Biden’s meeting with King’s family and his remarks at the reception will give the president, who is running for reelection, an opportunity to appeal to Black voters by talking about what he and the broader administration have done to help make their lives better.
But Biden has also struggled to fulfill key promises to Black voters, perhaps the most loyal group in his political base. He kept a promise to put a Black woman — the first to serve — on the Supreme Court, but has been unable to follow through on pledges to shore up voting rights or enact changes to policing to help stop violence against people of color by law enforcement. Legislation on both issues has stalled in a divided Congress.

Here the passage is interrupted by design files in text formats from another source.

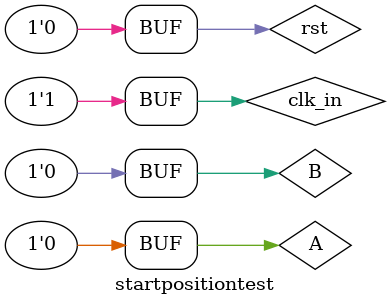
<source format=v>
`timescale 1ns / 1ps


module startpositiontest;

	// Inputs
	reg A;
	reg B;
	reg rst;
	reg clk_in;

	// Outputs
	wire [3:0] CA;
	wire [3:0] CB;

	// Instantiate the Unit Under Test (UUT)
	startposition uut (
		.A(A), 
		.B(B), 
		.rst(rst), 
		.clk_in(clk_in), 
		.CA(CA), 
		.CB(CB)
	);

	initial begin
		// Initialize Inputs
		A = 0;
		B = 0;
		#10 A=1;B=0;
		#20 A=0;B=1;
		#30 A=1;B=0;
		#40 A=0;B=1;
		#60 A=1;B=0;
		#70 A=0;B=1;
		#80 A=0;B=0;
		rst = 0;
		clk_in = 0;

		clk_in=!clk_in;

		// Wait 100 ns for global reset to finish
		#100;
		// Add stimulus here

	end
      
endmodule


</source>
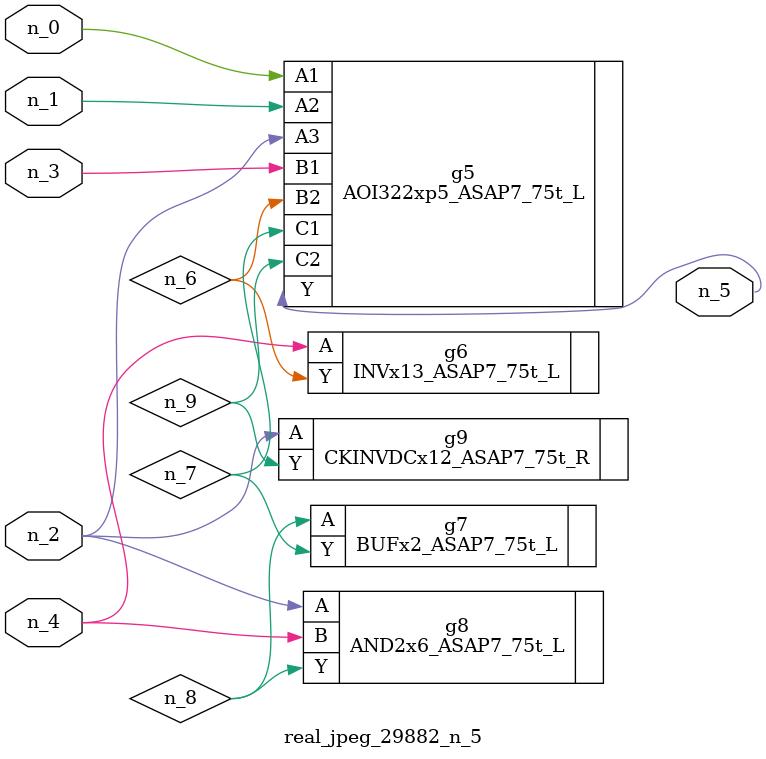
<source format=v>
module real_jpeg_29882_n_5 (n_4, n_0, n_1, n_2, n_3, n_5);

input n_4;
input n_0;
input n_1;
input n_2;
input n_3;

output n_5;

wire n_8;
wire n_6;
wire n_7;
wire n_9;

AOI322xp5_ASAP7_75t_L g5 ( 
.A1(n_0),
.A2(n_1),
.A3(n_2),
.B1(n_3),
.B2(n_6),
.C1(n_7),
.C2(n_9),
.Y(n_5)
);

AND2x6_ASAP7_75t_L g8 ( 
.A(n_2),
.B(n_4),
.Y(n_8)
);

CKINVDCx12_ASAP7_75t_R g9 ( 
.A(n_2),
.Y(n_9)
);

INVx13_ASAP7_75t_L g6 ( 
.A(n_4),
.Y(n_6)
);

BUFx2_ASAP7_75t_L g7 ( 
.A(n_8),
.Y(n_7)
);


endmodule
</source>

Harris, the first Black person elected vice president, said in a statement Monday that the march, though historic, “was neither the beginning nor the end of the movement for civil rights.”
“Today, sixty years after that historic day, let us rededicate ourselves to the fight for equity, opportunity, and justice,” she said. “And let us continue to work to secure our most foundational freedoms: the freedom to vote, the freedom of women to make decisions about their own bodies, and the freedom to live free from hate and violence.”
The 1963 March on Washington is still considered one of the greatest and most consequential racial justice demonstrations in US history.
The nonviolent protest attracted as many as 250,000 people to the Lincoln Memorial and provided momentum for Congress to pass landmark civil rights and voting rights legislation in the following years. King was assassinated in April 1968 in Memphis, Tennessee.
On Saturday, the same day as the shooting in Florida, thousands converged on the National Mall for a 60th anniversary commemoration. Speakers and others said a country still riven by racial inequality has yet to fulfill King’s dream of a colorblind society in which his four children “will not be judged by the color of their skin but by the content of their character.”